The structure of the SE building block is shown in Figure. 2. Among them: SE represents the SENet blocks. The first passed through a squeeze operation, which first performs global average pooling on the input feature map to obtain a feature map of size C×1×1 (C is the number of feature map channels), allowing information from the global receptive field of the network to be used by all its layers. The aggregation is followed by an excitation operation, through the parameter is used to generate weight for each feature channel, where the parameter is learned the correlation between the feature channels. After two fully connected layers (first dimensionality reduction and then dimensionality increase), it uses the sigmoid activation function to obtain a weight of C×1×1. Finally, there is a reweight operation. We regard the output weight as the importance of each feature channel after feature selection, and then weight the previous features one by one through multiplication to complete the feature recalibration. The output of the SE blocks which can be fed directly into subsequent layers of the network. Both BasicBlock and Bottleneck are the classic residual modules used in the ResNet network. SE-BasicBlock means to embed the SE structure into the regular BasicBlock unit, and SE-Bottleneck means to embed the SE structure into the regular Bottleneck unit.
The structure of the SE block is simple and can be directly embedded into the existing state-of-the-art network architectures, which has a significant improvement in the results of network, also computationally lightweight and impose only a slight increase in model complexity and computational burden.
2.3 Object detection method
The existing object detection algorithms are mainly divided into two types, the two-stage method (region proposal method) and the one-stage method (regression method). The common two-stage object detection algorithms include RCNN [18], Fast RCNN [19] and Faster-RCNN [20]. Among them, Faster R-CNN tends to be a slower but more accurate model [21]. Faster R-CNN consists of two stages. In the first stage, called the region proposal network (RPN). Images are processed by RPN to predict class-agnostic box proposals. In the second stage, these proposals boxes is used to crop features from the same intermediate feature maps which are then entered into the feature extractor in order to predict a class for each proposal box and to optimize for each proposal box.
In one-stage object detection algorithm, e.g., SSD [22] and YOLO [23], conduct object classification and bounding-box regression concurrently without a region proposal stage [24]. YOLO converts object detection into regression work. Based on a single end-to-end network, complete the calculation from the original image to the output of the object position and category.
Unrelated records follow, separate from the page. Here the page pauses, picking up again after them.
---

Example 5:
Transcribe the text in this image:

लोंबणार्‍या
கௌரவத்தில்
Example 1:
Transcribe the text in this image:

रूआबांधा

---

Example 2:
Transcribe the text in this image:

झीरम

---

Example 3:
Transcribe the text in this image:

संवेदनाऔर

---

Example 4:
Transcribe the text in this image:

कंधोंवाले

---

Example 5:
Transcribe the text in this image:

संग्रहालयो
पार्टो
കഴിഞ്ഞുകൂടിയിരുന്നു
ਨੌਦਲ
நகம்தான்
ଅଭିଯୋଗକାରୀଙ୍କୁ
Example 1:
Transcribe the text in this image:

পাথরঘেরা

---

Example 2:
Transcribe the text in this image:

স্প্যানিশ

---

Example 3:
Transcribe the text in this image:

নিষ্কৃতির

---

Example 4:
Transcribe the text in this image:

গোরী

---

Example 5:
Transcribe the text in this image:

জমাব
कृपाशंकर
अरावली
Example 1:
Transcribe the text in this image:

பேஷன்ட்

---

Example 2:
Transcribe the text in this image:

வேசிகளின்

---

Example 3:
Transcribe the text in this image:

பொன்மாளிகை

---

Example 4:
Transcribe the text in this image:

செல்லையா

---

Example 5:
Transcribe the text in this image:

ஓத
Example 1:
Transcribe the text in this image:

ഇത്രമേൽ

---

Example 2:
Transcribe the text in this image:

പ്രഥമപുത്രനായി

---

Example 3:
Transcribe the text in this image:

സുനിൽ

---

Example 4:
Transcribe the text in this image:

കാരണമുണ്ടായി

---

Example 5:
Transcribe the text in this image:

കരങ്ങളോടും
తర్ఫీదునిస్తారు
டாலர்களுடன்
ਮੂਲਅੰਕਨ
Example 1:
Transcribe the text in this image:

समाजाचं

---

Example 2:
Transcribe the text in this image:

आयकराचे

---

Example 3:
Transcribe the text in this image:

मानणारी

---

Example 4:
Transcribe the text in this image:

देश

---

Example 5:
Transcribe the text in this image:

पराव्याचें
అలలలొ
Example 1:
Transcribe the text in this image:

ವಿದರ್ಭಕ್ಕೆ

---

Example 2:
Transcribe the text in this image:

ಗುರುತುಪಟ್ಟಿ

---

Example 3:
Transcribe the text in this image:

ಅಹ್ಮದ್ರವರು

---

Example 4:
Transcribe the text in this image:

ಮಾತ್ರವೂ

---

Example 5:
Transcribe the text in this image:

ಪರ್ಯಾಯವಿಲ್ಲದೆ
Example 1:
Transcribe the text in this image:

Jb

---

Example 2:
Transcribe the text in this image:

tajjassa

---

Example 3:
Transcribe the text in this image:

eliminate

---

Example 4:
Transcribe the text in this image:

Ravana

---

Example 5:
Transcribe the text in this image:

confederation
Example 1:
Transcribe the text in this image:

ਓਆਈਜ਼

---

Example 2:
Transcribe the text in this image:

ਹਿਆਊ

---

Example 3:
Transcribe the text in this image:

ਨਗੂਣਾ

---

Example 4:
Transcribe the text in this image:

These one-stage methods usually have a high detection speed and high efficiency but low accuracy. YOLOv3 [9] can detect multiple objects with a single inference, so its detection speed is therefore extremely fast; in addition, by applying a multi-stage detection method, it can complement the low accuracy of YOLO and YOLOv2 [25]. Although YOLOv3 is not as good as Faster-RCNN in terms of detection accuracy for very small targets. But from the perspective of detection speed, YOLOv3 is significantly better than Faster-RCNN [20]. So YOLOv3 is suitable for many engineering applications.
Considering the detection speed and detection accuracy of the algorithm, this paper uses the YOLOv3 as the object detection algorithm to detect human body and groveling poses in the classroom, and provides the foundation for our real-time classroom human pose recognize method based on SE-HRNet.